Performing to Deduct: Tax Rules for Performing Artists

You make your living by performing in front of others, be it through song, dance, spoken word, or some other medium. If you work for a specific venue, you may receive a Form W-2, as they would be considered your employer.

However, if you freelance or receive payments from someone you don’t work for regularly, you are considered self-employed. In these situations, you must report your income on a Schedule C, Profit or Loss from Business. The companies who aid you for your services may provide you with a Form 1099-MISC, Miscellaneous Income. Any self-employment income greater than $400 is subject to taxation requirements regarding filing of a tax return. You will be responsible for paying self-employment income tax, which you may need to do through estimated tax payments with the IRS.

If you have unreimbursed work expenses, you can possibly claim them as a miscellaneous itemized deduction, which will be subject to a 2% limitation of your adjusted gross income. You’ll need to have copies of all of your receipts to prove your expenses should you get audited. Some performance related deductions include:

  • Any expenses incurred from the creation of promotional materials such as business cards, portfolio photos, resume services, or website costs.
  • Salaries paid to others acting as an agent, manager, or personal assistant
  • Travel costs for auditions and job searches, meetings and seminars, or professional memberships.
  • The cost of costume alteration, cleaning, or purchases, provided they are not suitable for everyday wear.
  • Any props or stage makeup services used for performances and appearances.
  • Voice or continuing education lessons.
  • Miscellaneous expenses such as memberships to guilds, subscriptions to professional journals, licenses, and home office expenses.

Professional performance artists likely occur expenses in an effort to maintain their persona. In many cases, these expenses can deal directly with physical appearances, including clothing, makeup, hair care, and fitness. Because these expenses are considered personal, and have a benefit outside of the job in everyday life, they are not deductible.

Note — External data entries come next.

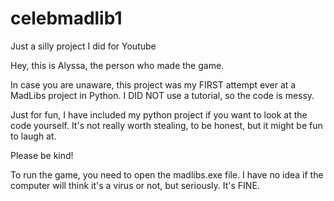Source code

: # celebmadlib1
Just a silly project I did for Youtube

Hey, this is Alyssa, the person who made the game. 

In case you are unaware, this project was my FIRST attempt ever at a MadLibs project in Python.
I DID NOT use a tutorial, so the code is messy. 

Just for fun, I have included my python project if you want to look at the code yourself. 
It's not really worth stealing, to be honest, but it might be fun to laugh at. 

Please be kind! 

To run the game, you need to open the madlibs.exe file. I have no idea if the computer will think it's a virus or not, but seriously. It's FINE.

There are certain expenses that are considered work-related and may be able to be deducted. If you are an employee of a company, you can qualify for a dollar-for-dollar adjustment of your income when you file your tax return. You should deduct these expenses as a 2% limited miscellaneous deduction. To qualify for this deduction you must meet all of the requirements:

  • You work for at least two different employers.
  • At minimum, two employers must pay you at least $200 in wages.
  • Your performance-related expenses are greater than 10% of your gross income from the performance.
  • Your adjusted gross income is less than $16,000 prior to any deductions. Married individuals have to file a joint return unless they lived in separate residences. You’ll need to calculate all requirements separately for each spouse. However, the final requirement is related to the combined adjusted gross income of both you and your spouse.